The president could use emergency powers to shut down the internet, freeze Americans‘ assets, or test chemical weapons on unwitting human subjects.
SALT LAKE CITY — President Donald Trump declared a national emergency at the southern border Friday in an attempt to unlock billions of dollars to build a border wall that Congress has thus far denied him.
“We’re going to confront the national security crisis on our southern border and we’re going to do it one way or the other,” he said in a televised announcement in the Rose Garden. “It’s an invasion,” he added. “We have an invasion of drugs and criminals coming into our country.”
The declaration has been called “phony” by Democrats, including Rep. Alexandria Ocasio-Cortez, D-N. Y., who vowed to introduce a bill with fellow Democrat Rep. Joaquin Castro, D-Texas, to stop Trump’s emergency declaration.

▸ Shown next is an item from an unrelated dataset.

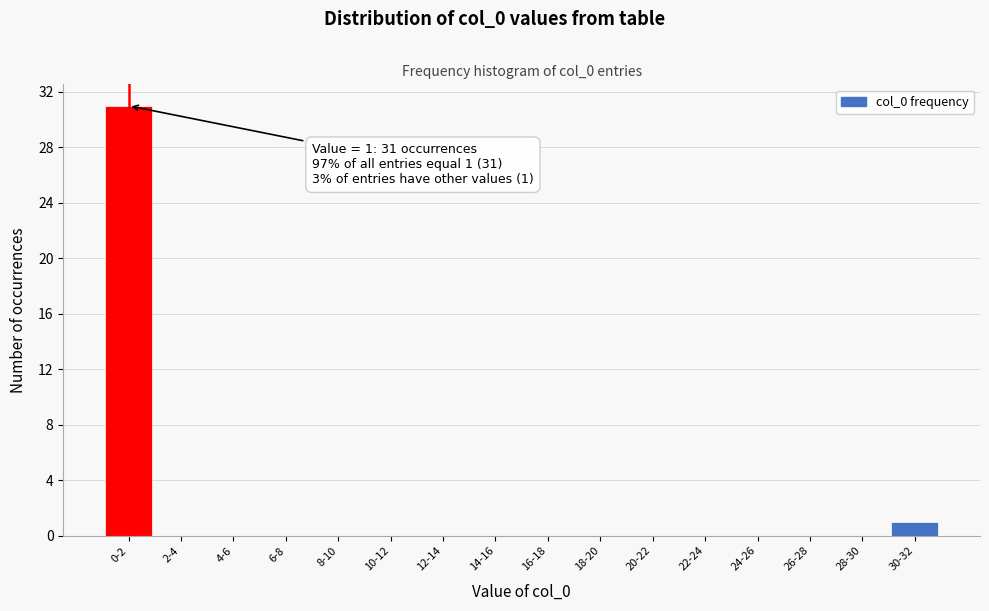

Reading right to left, extract all data points from this chart.

30-32=1	28-30=0	26-28=0	24-26=0	22-24=0	20-22=0	18-20=0	16-18=0	14-16=0	12-14=0	10-12=0	8-10=0	6-8=0	4-6=0	2-4=0	0-2=31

Declaring a national emergency allows a president to expand his executive powers by creating exceptions to the rules that normally restrict him, according to The New York Times. The intention is to allow the government to respond quickly to a crisis situation.
There are hundreds of „provisions of federal law delegating to the executive extraordinary authority in time of national emergency,” according to the Congressional Research Service.
Trump is not the first president to declare a national emergency — since the National Emergencies Act was enacted in 1976, presidents have declared national emergencies 58 times, NBC News reported.
There are at least 30 active national emergencies in the United States right now, according to Fox News, the longest of which was prompted by the Iran hostage crisis in 1974, and has been ongoing for four decades straight.
But experts say Trump’s declaration is different.
„(N)one of the emergencies have involved the president of the United States spending money that had not been specifically appropriated by Congress,“ Fox News reported.